Chávez en Buenos Aires
Para eludir las movilizaciones convocadas por la central sindical uruguaya PIT-CNT, la recepción a Bush debió ser desplazada Montevideo a Colonia (bello y apacible poblado recostado sobre el Río de la Plata en su parte más estrecha). Lo inverso ocurre al otro lado del Río: después de anunciado el viaje de Chávez, en la Capital argentina fueron sectores proestadounidenses quienes se movilizaron contra el visitante, desatando operaciones destinadas a impedir que tuviera lugar este contrapunto sin precedentes: Bush en la estancia Anchorena y Chávez allí enfrente, en el Luna Park.
“Las penas son de nosotros, las vaquitas de Anchorena”, dice El arriero, un célebre poema musical de Atahualpa Yupanqui. En los años 1950, para que ese tema asumido como propio por el pueblo argentino pudiera ser transmitido por radio, el autor aceptó una modificación: “las penas son de nosotros, las vaquitas son ajenas”. Nadie en esas latitudes duda, sin embargo, que el apellido Anchorena es el símbolo de la oligarquía terrateniente, de las clases dominantes sometidas a los imperios, del desprecio, la opresión y la represión para aborígenes, criollos o inmigrantes llegados después de mediados del siglo XIX.
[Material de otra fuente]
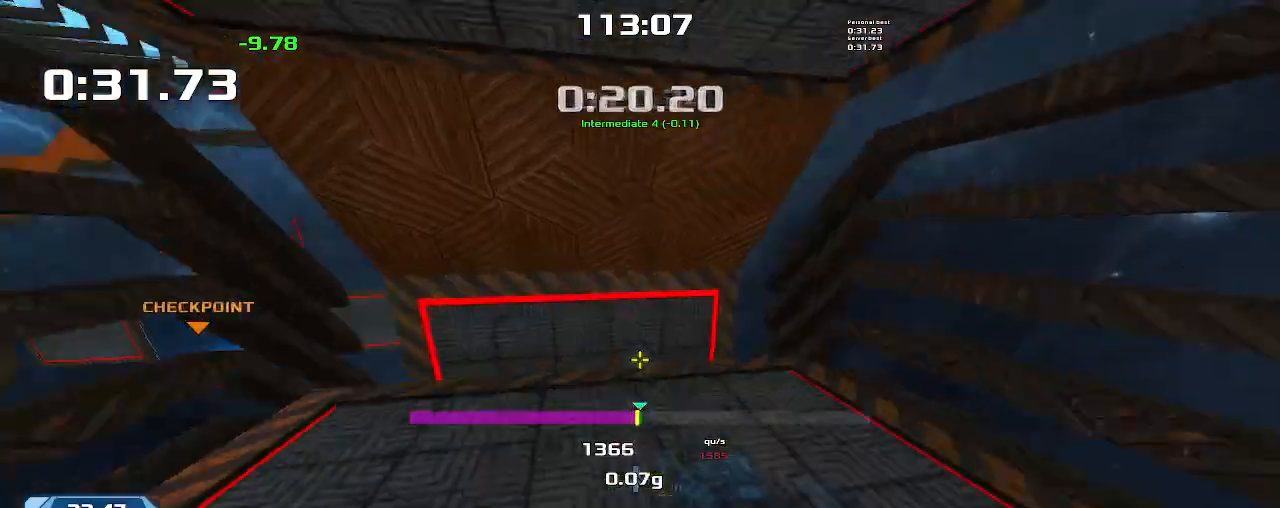
Gameplay with keyboard; each line is a JSON object with the keys held at the frame after it. "events" lists presses ("down") and releases ("up") of "down", "left", "right" and "up" between this image and that frame as [ms after this image, input, new state], when the widget could be followed in between. No other keys are recorded. Mouse input is not recorded. Not read: other_keys.
{"keys": ["up"]}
Luna Park es en cambio un símbolo de resonancias plebeyas: originalmente estadio de Box, luego albergaría espectáculos de música popular y actos políticos diversos. Chávez en el Luna Park, Bush en la estancia Anchorena, es entonces un inapreciable cuadro sinóptico de América Latina en los tiempos de cólera, como bien podría decir un autor por todos conocido.
Es un contrapunto de enorme significado y proyección: el rechazo al viaje del procónsul imperial ya no se manifiesta sólo en el repudio generalizado de los pueblos, que en este caso se decuplicará si finalmente Washington resuelve bombardear objetivos precisos en territorio iraní. Ahora el clamor antimperialista tiene programa y plan de acción: el programa de la Revolución Bolivariana y el proyecto de unidad suramericana, que toman cuerpo en la voz del presidente venezolano. Y es para celebrar que esa voz pueda oírse desde Buenos Aires.